Judíos que escaparon del Holocausto volvieron a Austria 70 años después
Dos médicos de EEUU compitieron en las primeras olimpíadas judías en un ex territorio nazi.

Domingo 17 de Julio de 2011

Tras escapar del Holocausto cuando eran niños, dos médicos judíos de 80 años que viven en Estados Unidos regresaron a Viena para participar en una prueba de natación que formó parte de los Juegos Macabeos.

La competencia, una versión judía de los Juegos Olímpicos, corona la vida entrelazada que han tenido John Benfield y Arthur Figur, dos amigos de infancia que aprendieron a nadar en Viena, huyeron de la Alemania nazi cuando ésta anexó a Austria y se convirtieron en exitosos médicos en su país adoptivo.

"Cuando me enteré de que las «Macabeadas» se realizarían en Viena, me dije: «Esto es algo que tengo que hacer»", dijo Benfield.

Benfield -que nació como Hans Bienenfeld- y su amigo de toda la vida Figur forman parte de los cerca de 2.000 atletas judíos de 37 países que compitieron en los Juegos Macabeos, que se celebran cada cuatro años.

El evento del 2011 se desarrolló en Viena del 5 al 13 de julio y fue el primero desde la Segunda Guerra Mundial celebrado en un ex territorio nazi.

"Yo lo veo como un regreso simbólico a un país que me habría aniquilado si no hubiese escapado", dijo Figur, director médico del Mount Sinai Medical Center de Nueva York.

"Me siento orgulloso del lugar donde he tenido la suerte de crecer y de volver y demostrar que los judíos sobrevivimos ", agregó.

Los dos hombres ayudaron a llevar la bandera de Estados Unidos en la ceremonia inaugural de la lid deportiva.

Benfield, un cirujano torácico y conferencista de Los Angeles, recuerda que ambos amigos estuvieron en un momento lejos de participar en el evento, donde compitieron en el grupo de mayores de 50 años.

"Soy estadounidense". Los organizadores les sugirieron en un comienzo que nadaran para el equipo austríaco dada su doble nacionalidad, pero ellos se negaron. "Yo contesté que estoy vivo porque soy estadounidense y que quería nadar para el equipo de Estados Unidos", dijo.

Mientras eran dos niños en la década de 1930, Figur y Benfield aprendieron a nadar en el club deportivo judío Hakoah, fundado en 1909 en Viena, porque los clubes de otros deportes en ese momento no admitían a judíos.

Un tío de Benfield era entrenador en el lugar y se casó con Hedy Bienenfeld, una nadadora judía muy conocida que compitió por Austria en los Juegos Olímpicos antes de que una creciente ola de antisemitismo hiciera esto imposible.

La comunidad judía de Viena fue una piedra angular de la sociedad austríaca, produciendo artistas, músicos, médicos y científicos de renombre mundial.

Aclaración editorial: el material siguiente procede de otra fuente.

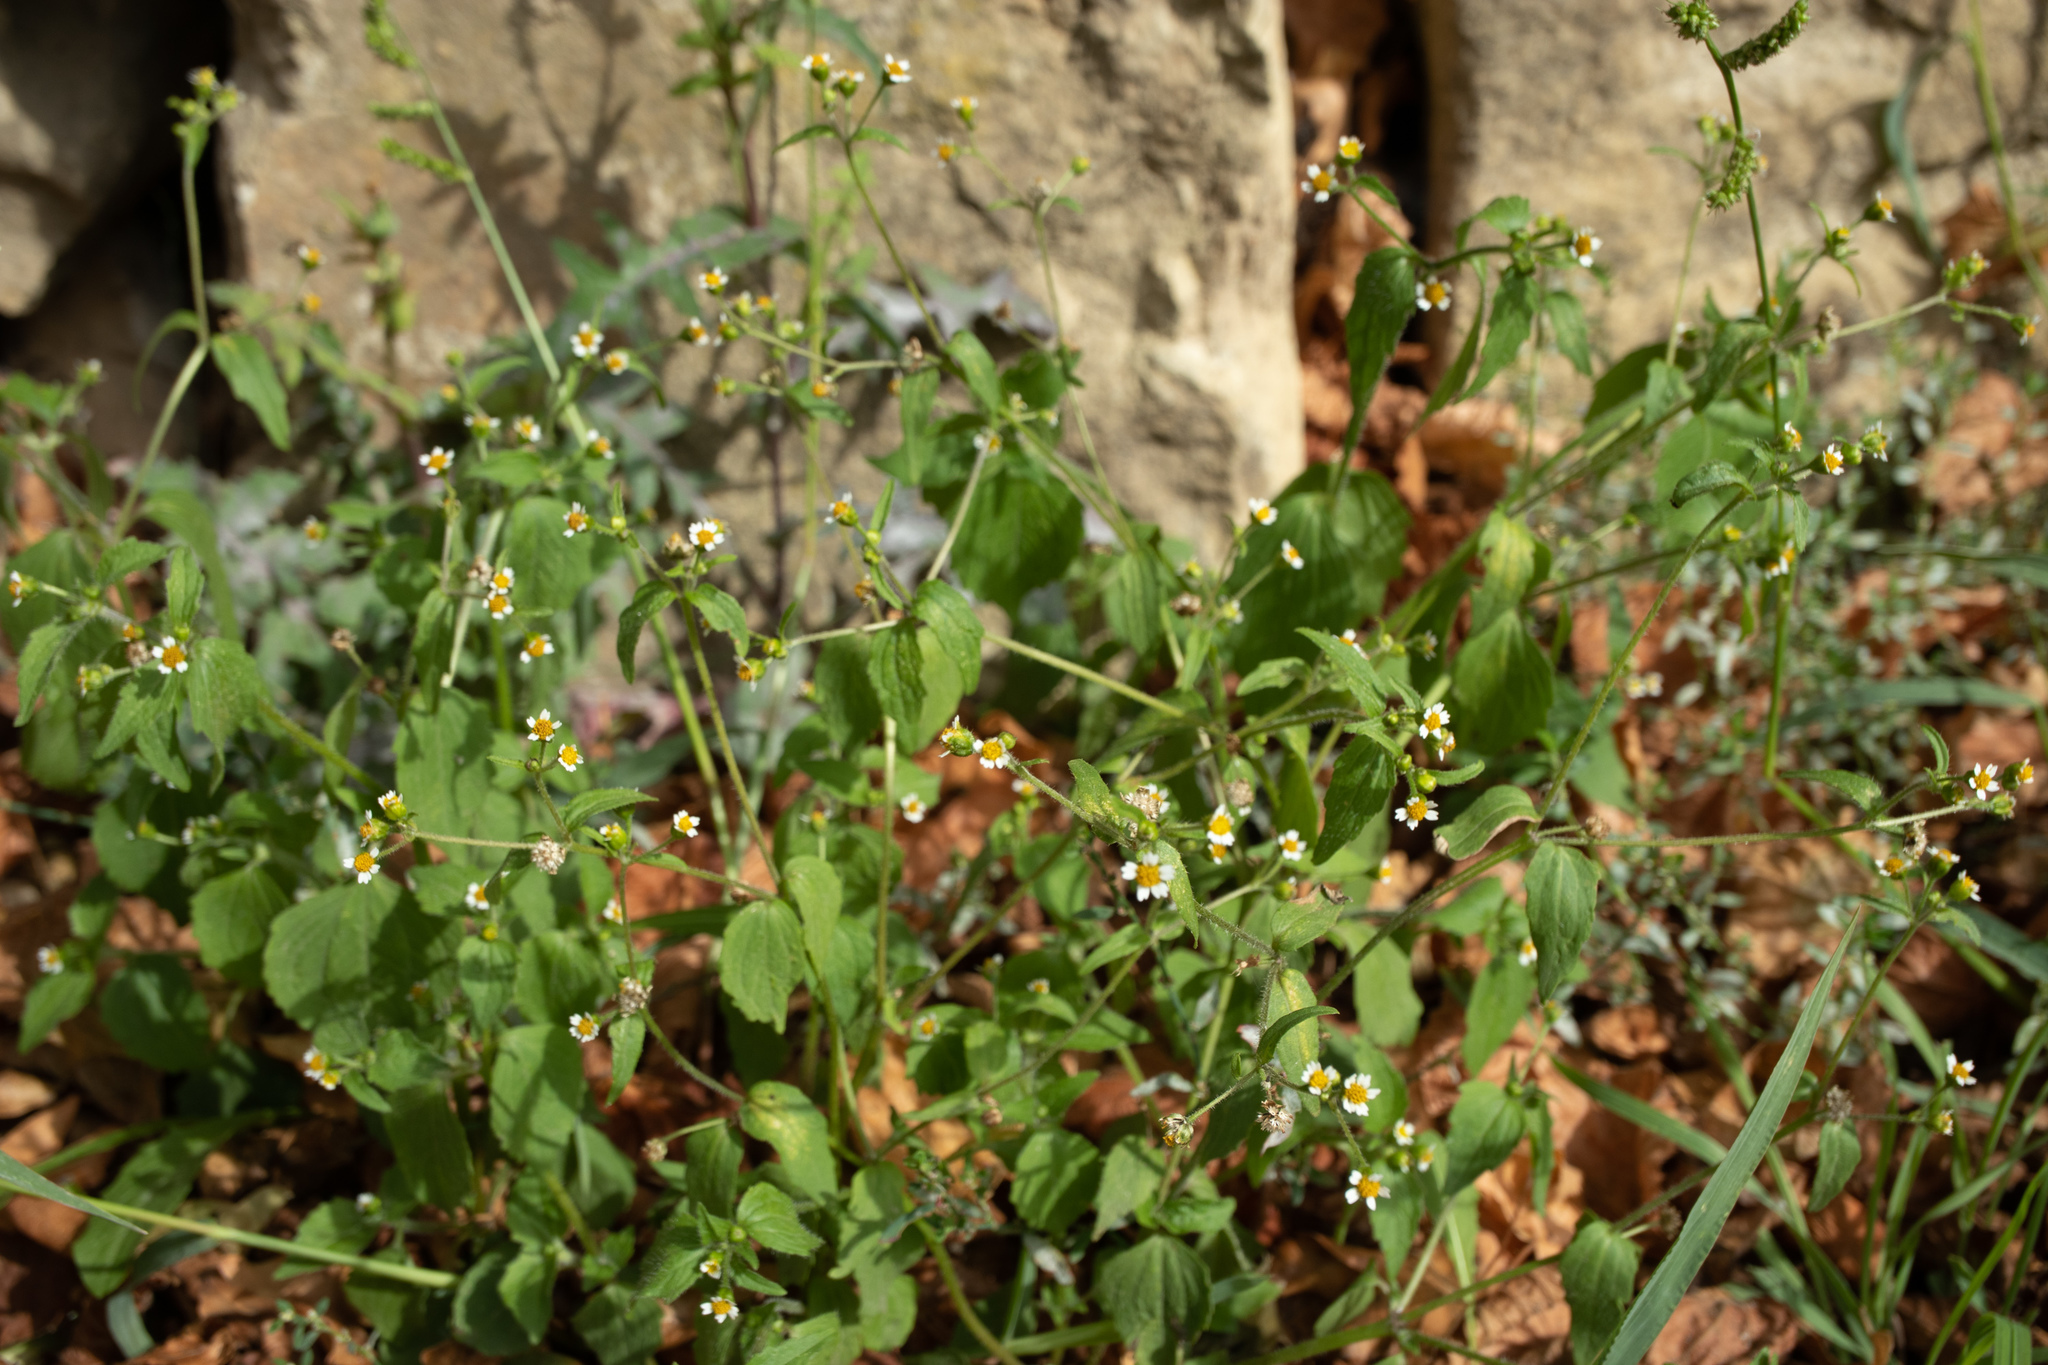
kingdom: Plantae
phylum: Tracheophyta
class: Magnoliopsida
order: Asterales
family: Asteraceae
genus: Galinsoga
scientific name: Galinsoga quadriradiata
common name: Shaggy soldier
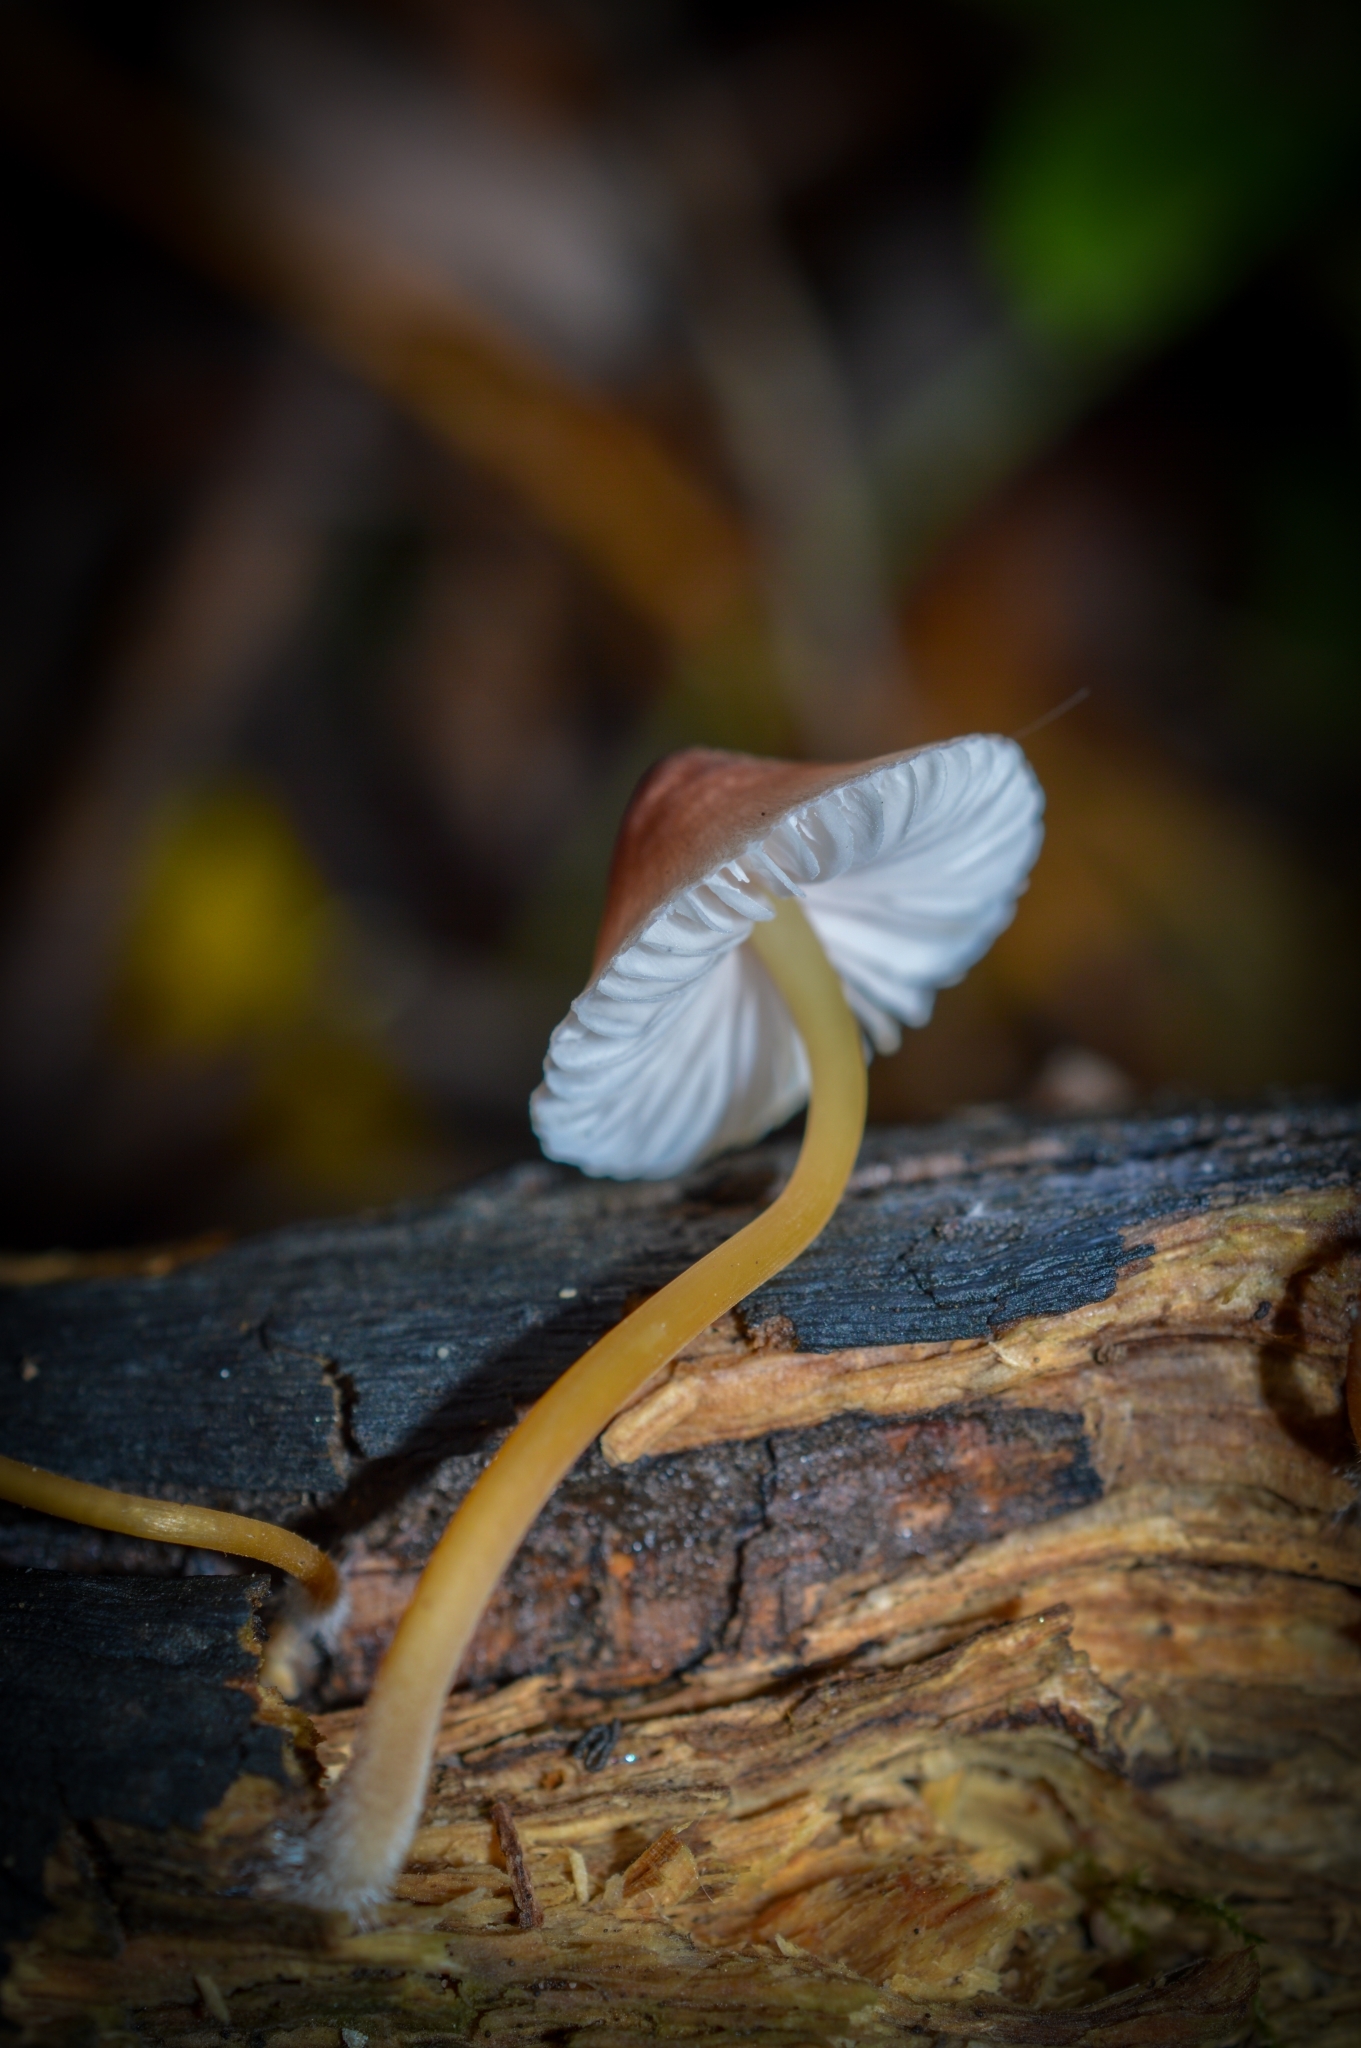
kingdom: Fungi
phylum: Basidiomycota
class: Agaricomycetes
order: Agaricales
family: Mycenaceae
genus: Mycena
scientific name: Mycena renati
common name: Beautiful bonnet
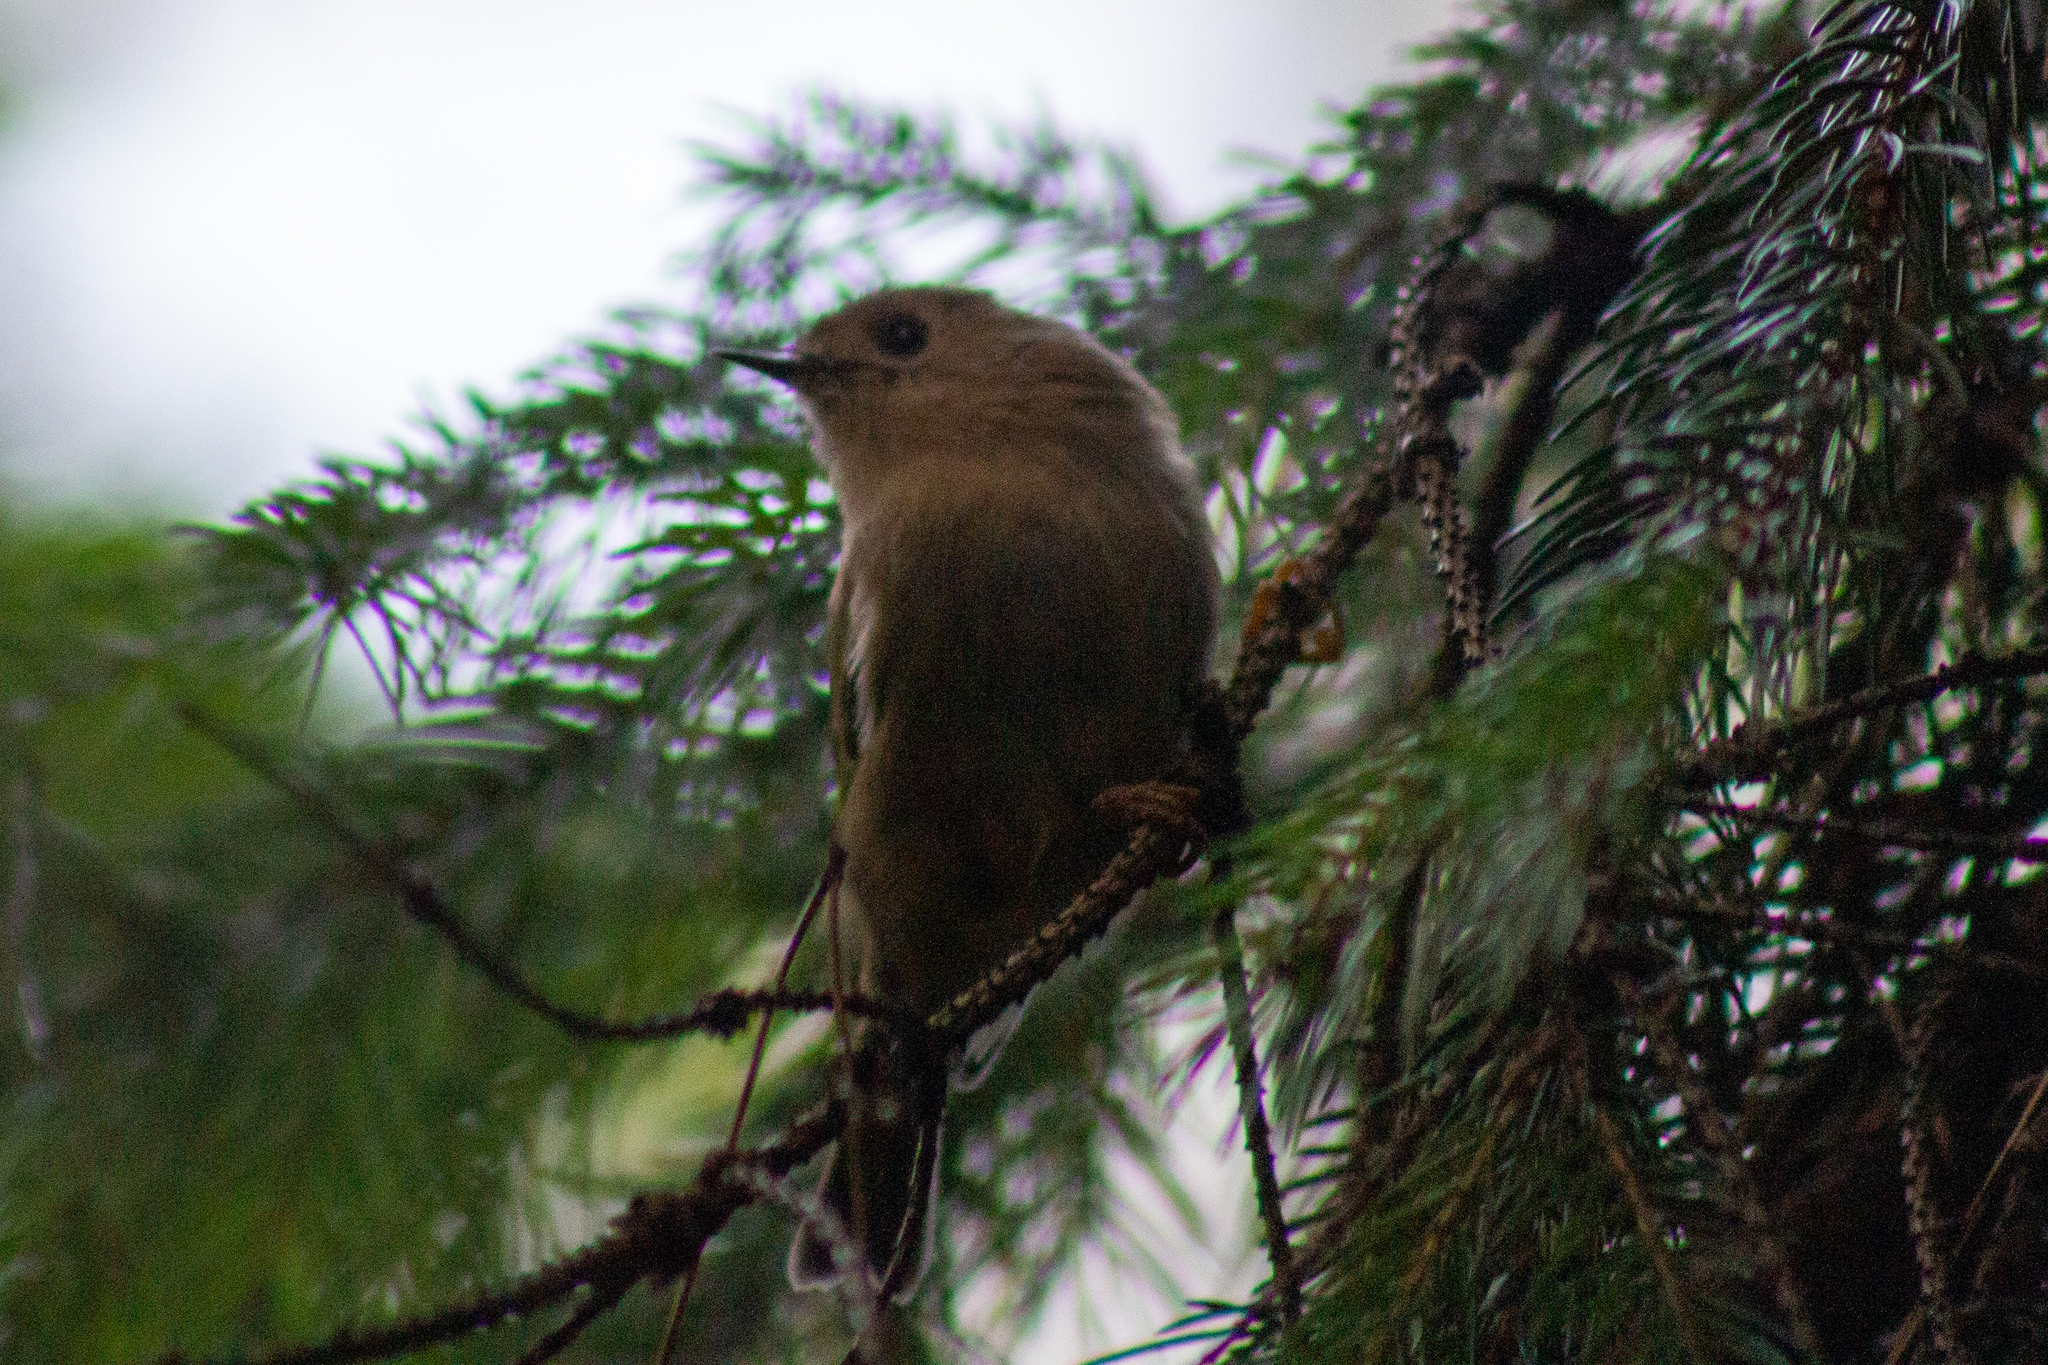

Esto terminó cuando los nazis se empeñaron en la erradicación de los judíos de toda Europa.

Un debate incómodo todavía arde en cuanto a si los austriacos fueron las primeras víctimas de Hitler o le dieron la bienvenida al "Fuhrer" con los brazos abiertos.

Tras la invasión nazi a Viena, las familias de ambos hombres se embarcaron rumbo a Nueva York en el mismo barco en julio de 1938 y compartieron un apartamento.

Ambos aprendieron inglés, fueron juntos a la escuela primaria y secundaria y siguieron siendo amigos cercanos.

Pero pese a que han pasado más de 70 años tras huir del país en el que murieron muchos de sus familiares, Fingur y Benfield no están a gusto de regreso en Viena.

"No me siento cómodo. Es difícil de explicar. La ciudad es hermosa, los edificios son hermosos, pero a pesar de que se supone que es una ciudad acogedora, no me siento acogido", dijo Figur, que ha competido en el "Ironman" de Hawaii, una exigente prueba de natación, y ha escalado montañas.

"Y si mi madre estuviera viva probablemente estaría muy molesta de que volviese", agregó.